De plus, la Cour retient que le seul objectif de la demande de géolocalisation des lignes téléphoniques était de pouvoir mettre en œuvre la géolocalisation des deux boîtiers.
En outre, la chambre de l’instruction a rejeté les demandes de nullité des requérants sollicitant l’annulation de la mesure de géolocalisation d’un véhicule. Elle a jugé que les requérants n’avaient pas qualité à agir, considérant qu’il n’était pas allégué que les policiers aient eu recours à un procédé déloyal.
La Cour de cassation estime que les juges de la chambre de l’instruction ont justifié leur décision, compte tenu du fait que les requérants ne justifiaient pas être propriétaires ou possesseurs du véhicule en question, et le détenaient manifestement de manière frauduleuse.
Vérification des juges de l’habilitation d’un l’agent à consulter un fichier
Les requérants ont requis l’annulation de l’acte de consultation compte tenu de l’absence de précision quant aux fichiers consultés, et de l’absence d’identification de l’agent expressément habilité à effectuer cette consultation. La chambre de l’instruction a rejeté cette requête en nullité, relevant que le procès-verbal ne renvoie à aucun fichier spécifique, et que seul le fichier dénommé « système d’immatriculation des véhicules » a été consulté. Les requérants estiment que la chambre de l’instruction aurait dû vérifier quel était le fichier consulté et l’identité de l’agent ayant procédé à la consultation.
En l’occurrence, la Cour de cassation a jugé que c’est à tort que la chambre de l’instruction a refusé de vérifier la réalité de l’habilitation de l’agent, au besoin en ordonnant un supplément d’information.
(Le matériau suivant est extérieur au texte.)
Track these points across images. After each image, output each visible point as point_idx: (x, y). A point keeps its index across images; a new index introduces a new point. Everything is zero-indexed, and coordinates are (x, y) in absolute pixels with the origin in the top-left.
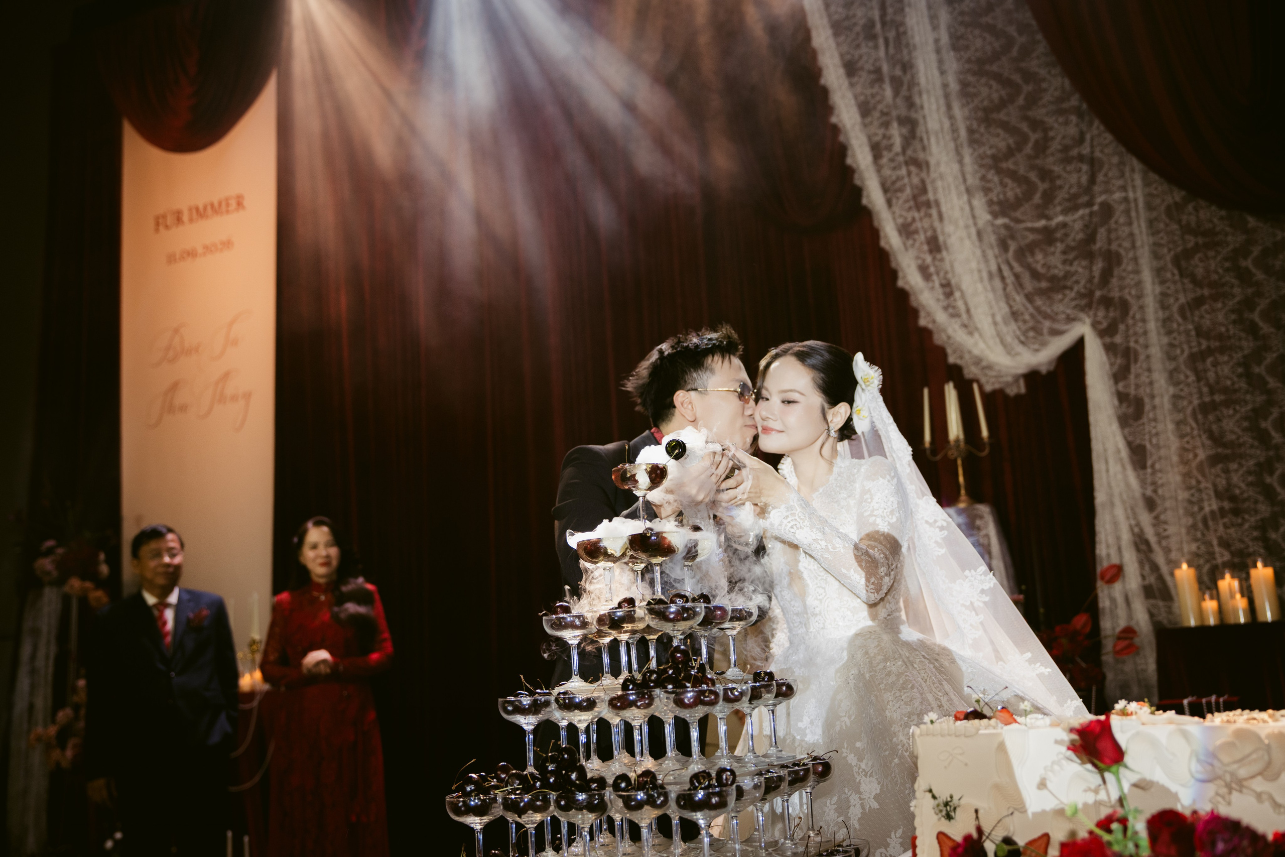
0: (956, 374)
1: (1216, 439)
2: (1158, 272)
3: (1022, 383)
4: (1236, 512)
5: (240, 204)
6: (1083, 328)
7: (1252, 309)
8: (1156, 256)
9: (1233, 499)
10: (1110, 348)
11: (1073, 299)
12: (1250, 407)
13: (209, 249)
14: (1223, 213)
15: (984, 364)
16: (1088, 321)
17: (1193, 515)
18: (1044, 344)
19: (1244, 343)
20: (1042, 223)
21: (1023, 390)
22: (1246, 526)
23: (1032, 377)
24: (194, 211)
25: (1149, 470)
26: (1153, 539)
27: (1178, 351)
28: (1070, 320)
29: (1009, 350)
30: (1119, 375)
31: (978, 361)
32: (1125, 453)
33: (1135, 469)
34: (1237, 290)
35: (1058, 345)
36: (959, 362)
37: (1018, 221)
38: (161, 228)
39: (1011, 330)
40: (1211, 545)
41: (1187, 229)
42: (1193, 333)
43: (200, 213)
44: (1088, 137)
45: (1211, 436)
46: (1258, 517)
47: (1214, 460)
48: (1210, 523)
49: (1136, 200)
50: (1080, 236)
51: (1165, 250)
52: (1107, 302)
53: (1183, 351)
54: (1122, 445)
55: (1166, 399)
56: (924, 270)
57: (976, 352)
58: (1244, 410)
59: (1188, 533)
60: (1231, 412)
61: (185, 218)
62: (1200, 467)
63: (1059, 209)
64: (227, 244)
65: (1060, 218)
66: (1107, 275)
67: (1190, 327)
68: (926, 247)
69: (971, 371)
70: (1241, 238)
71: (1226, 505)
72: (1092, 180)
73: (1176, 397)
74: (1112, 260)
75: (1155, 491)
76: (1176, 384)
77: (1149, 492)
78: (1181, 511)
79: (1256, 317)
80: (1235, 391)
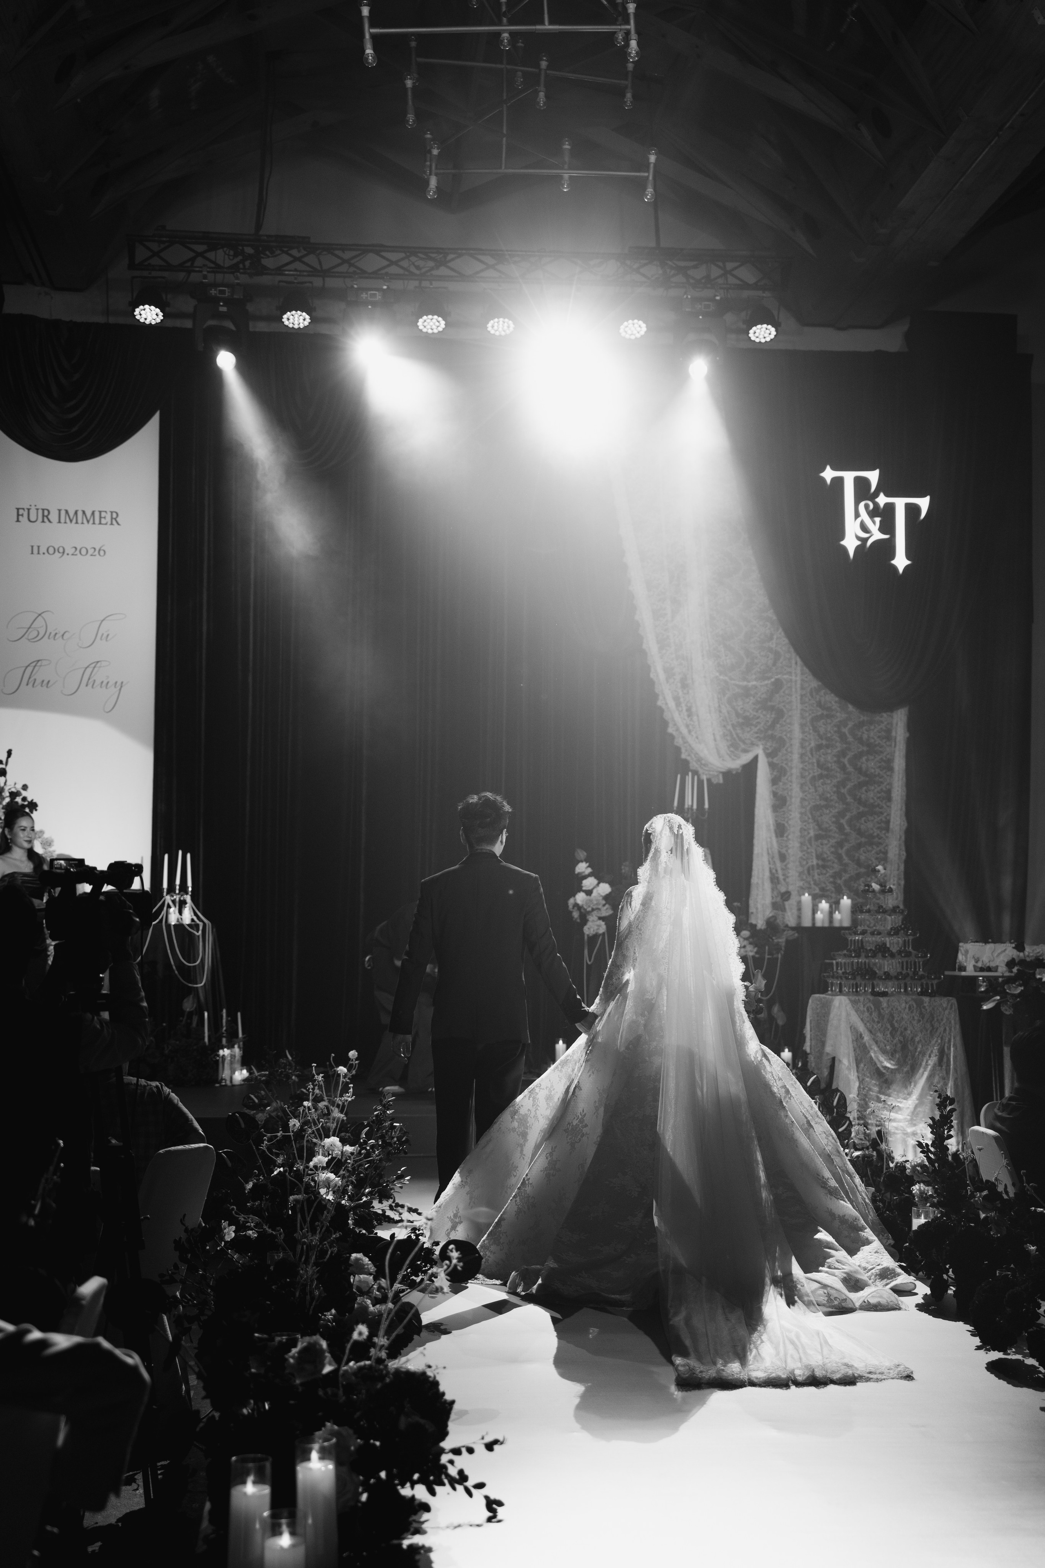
0: (684, 767)
1: (819, 825)
2: (802, 726)
3: (721, 777)
4: (824, 867)
5: (115, 519)
6: (759, 751)
7: (844, 757)
8: (802, 717)
9: (823, 860)
10: (772, 765)
11: (757, 733)
12: (836, 810)
13: (78, 551)
14: (837, 699)
15: (703, 762)
16: (761, 747)
17: (802, 865)
18: (739, 757)
19: (838, 775)
20: (745, 683)
21: (721, 781)
22: (828, 875)
23: (727, 774)
24: (63, 513)
25: (785, 838)
26: (781, 877)
27: (807, 774)
28: (753, 744)
29: (720, 756)
30: (775, 781)
31: (699, 760)
32: (772, 828)
33: (777, 836)
34: (838, 744)
35: (746, 758)
36: (689, 758)
37: (731, 679)
38: (24, 519)
39: (723, 746)
40: (810, 885)
41: (819, 704)
42: (815, 764)
43: (72, 517)
44: (775, 637)
45: (818, 825)
46: (834, 871)
47: (818, 837)
48: (811, 872)
49: (796, 681)
50: (764, 696)
51: (807, 714)
52: (772, 737)
53: (809, 774)
54: (771, 821)
55: (798, 800)
56: (677, 699)
57: (702, 755)
58: (834, 811)
59: (799, 876)
60: (828, 811)
61: (54, 517)
62: (810, 841)
63: (754, 677)
64: (100, 551)
65: (754, 683)
66: (775, 722)
67: (815, 761)
68: (679, 685)
69: (694, 765)
70: (844, 716)
71: (820, 863)
72: (774, 664)
73: (803, 800)
74: (780, 714)
75: (787, 851)
76: (804, 792)
77: (783, 851)
78: (798, 863)
79: (846, 761)
80: (832, 800)
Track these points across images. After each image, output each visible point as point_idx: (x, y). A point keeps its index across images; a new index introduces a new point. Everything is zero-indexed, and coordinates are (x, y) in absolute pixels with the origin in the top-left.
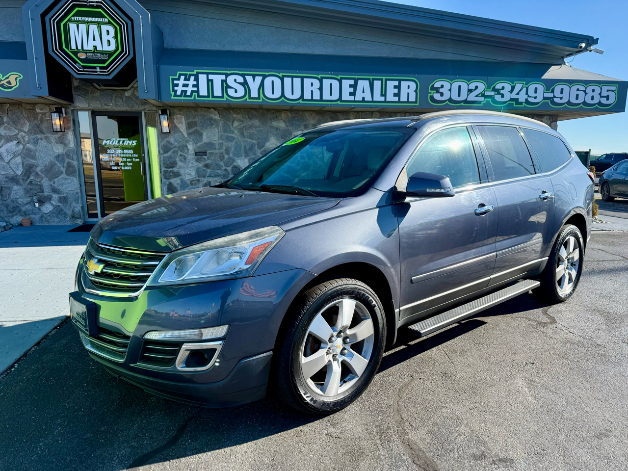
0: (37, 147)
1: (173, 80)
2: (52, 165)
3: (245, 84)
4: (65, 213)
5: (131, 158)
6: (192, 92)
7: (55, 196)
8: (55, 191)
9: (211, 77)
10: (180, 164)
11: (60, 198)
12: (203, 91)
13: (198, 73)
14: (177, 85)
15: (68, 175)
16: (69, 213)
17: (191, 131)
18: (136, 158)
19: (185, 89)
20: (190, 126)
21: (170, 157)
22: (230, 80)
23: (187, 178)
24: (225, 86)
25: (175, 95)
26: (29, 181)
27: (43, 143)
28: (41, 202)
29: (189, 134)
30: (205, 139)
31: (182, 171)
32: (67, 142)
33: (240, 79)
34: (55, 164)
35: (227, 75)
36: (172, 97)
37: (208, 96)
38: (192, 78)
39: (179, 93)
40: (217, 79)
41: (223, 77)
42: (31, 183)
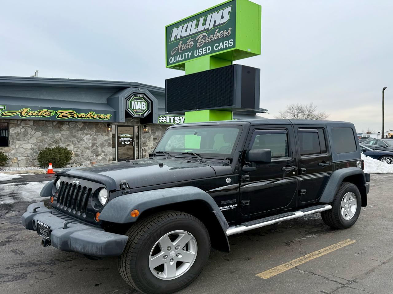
0: (98, 137)
1: (159, 118)
2: (103, 143)
3: (180, 119)
4: (106, 160)
5: (130, 140)
6: (165, 121)
7: (103, 154)
8: (103, 152)
9: (170, 117)
10: (148, 142)
11: (105, 154)
12: (168, 121)
13: (166, 116)
14: (160, 119)
15: (108, 146)
16: (108, 159)
17: (152, 132)
18: (131, 140)
19: (162, 120)
20: (152, 130)
21: (145, 140)
22: (176, 118)
23: (150, 147)
24: (174, 120)
25: (159, 122)
26: (93, 148)
27: (100, 136)
28: (97, 156)
29: (152, 133)
30: (157, 134)
31: (149, 145)
32: (109, 135)
33: (179, 118)
34: (104, 143)
35: (175, 117)
36: (159, 123)
37: (169, 123)
38: (165, 117)
39: (160, 122)
40: (172, 118)
41: (174, 117)
42: (94, 149)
En effet, l’article 593 du code de procédure pénale dispose que les arrêts de la chambre de l’instruction sont nuls s’ils ne contiennent pas des motifs ou si les motifs sont insuffisants et ne permettent pas à la Cour de cassation d’exercer son contrôle, ou lorsqu’il a été omis ou refusé de prononcer sur une demande des parties ou sur des réquisitions du ministère public.
Pour autant, la Cour ne casse pas l’arrêt de la chambre de l’instruction sur ce point, procédant elle-même à ladite vérification et s’étant assurée que l’habilitation de l’agent ayant procédé à la consultation était expressément mentionnée dans un autre procès-verbal.
Dans cet arrêt, la chambre criminelle a donc précisé la portée du contrôle du juge sur les actes d’investigation dont la nullité est requise. Ce contrôle du juge est nécessaire, et l’on peut noter une place importante à son appréciation.